● **Action item**: The data are to be restated in full, exactly as presented.

● **Excerpted data**:
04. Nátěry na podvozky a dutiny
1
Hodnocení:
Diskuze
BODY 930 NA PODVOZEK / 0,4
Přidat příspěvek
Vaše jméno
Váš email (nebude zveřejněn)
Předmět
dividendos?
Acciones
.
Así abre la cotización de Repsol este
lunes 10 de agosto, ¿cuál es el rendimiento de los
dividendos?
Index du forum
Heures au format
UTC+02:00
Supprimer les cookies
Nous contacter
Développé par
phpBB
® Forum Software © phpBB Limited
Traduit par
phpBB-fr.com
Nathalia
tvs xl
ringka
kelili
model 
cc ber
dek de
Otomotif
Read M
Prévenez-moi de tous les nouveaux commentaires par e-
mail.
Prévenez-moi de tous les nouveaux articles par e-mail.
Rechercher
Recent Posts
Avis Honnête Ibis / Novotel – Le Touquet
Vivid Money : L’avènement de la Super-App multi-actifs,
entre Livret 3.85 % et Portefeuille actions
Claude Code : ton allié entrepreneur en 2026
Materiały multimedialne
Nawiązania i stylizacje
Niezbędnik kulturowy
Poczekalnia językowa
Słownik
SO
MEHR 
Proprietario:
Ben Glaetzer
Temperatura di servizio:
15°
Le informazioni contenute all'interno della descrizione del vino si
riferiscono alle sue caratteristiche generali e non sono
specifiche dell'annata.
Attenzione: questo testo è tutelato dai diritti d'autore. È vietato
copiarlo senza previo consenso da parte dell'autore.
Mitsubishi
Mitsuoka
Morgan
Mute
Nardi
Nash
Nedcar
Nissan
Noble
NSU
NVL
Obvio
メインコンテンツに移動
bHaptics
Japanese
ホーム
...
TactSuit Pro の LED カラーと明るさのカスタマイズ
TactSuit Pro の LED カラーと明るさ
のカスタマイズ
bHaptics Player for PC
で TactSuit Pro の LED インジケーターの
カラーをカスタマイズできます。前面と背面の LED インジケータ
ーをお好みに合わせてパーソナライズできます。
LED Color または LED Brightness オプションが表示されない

● **Your solution**:
04. Nátěry na podvozky a dutiny
1
Hodnocení:
Diskuze
BODY 930 NA PODVOZEK / 0,4
Přidat příspěvek
Vaše jméno
Váš email (nebude zveřejněn)
Předmět
dividendos?
Acciones
.
Así abre la cotización de Repsol este
lunes 10 de agosto, ¿cuál es el rendimiento de los
dividendos?
Index du forum
Heures au format
UTC+02:00
Supprimer les cookies
Nous contacter
Développé par
phpBB
® Forum Software © phpBB Limited
Traduit par
phpBB-fr.com
Nathalia
tvs xl
ringka
kelili
model 
cc ber
dek de
Otomotif
Read M
Prévenez-moi de tous les nouveaux commentaires par e-
mail.
Prévenez-moi de tous les nouveaux articles par e-mail.
Rechercher
Recent Posts
Avis Honnête Ibis / Novotel – Le Touquet
Vivid Money : L’avènement de la Super-App multi-actifs,
entre Livret 3.85 % et Portefeuille actions
Claude Code : ton allié entrepreneur en 2026
Materiały multimedialne
Nawiązania i stylizacje
Niezbędnik kulturowy
Poczekalnia językowa
Słownik
SO
MEHR 
Proprietario:
Ben Glaetzer
Temperatura di servizio:
15°
Le informazioni contenute all'interno della descrizione del vino si
riferiscono alle sue caratteristiche generali e non sono
specifiche dell'annata.
Attenzione: questo testo è tutelato dai diritti d'autore. È vietato
copiarlo senza previo consenso da parte dell'autore.
Mitsubishi
Mitsuoka
Morgan
Mute
Nardi
Nash
Nedcar
Nissan
Noble
NSU
NVL
Obvio
メインコンテンツに移動
bHaptics
Japanese
ホーム
...
TactSuit Pro の LED カラーと明るさのカスタマイズ
TactSuit Pro の LED カラーと明るさ
のカスタマイズ
bHaptics Player for PC
で TactSuit Pro の LED インジケーターの
カラーをカスタマイズできます。前面と背面の LED インジケータ
ーをお好みに合わせてパーソナライズできます。
LED Color または LED Brightness オプションが表示されない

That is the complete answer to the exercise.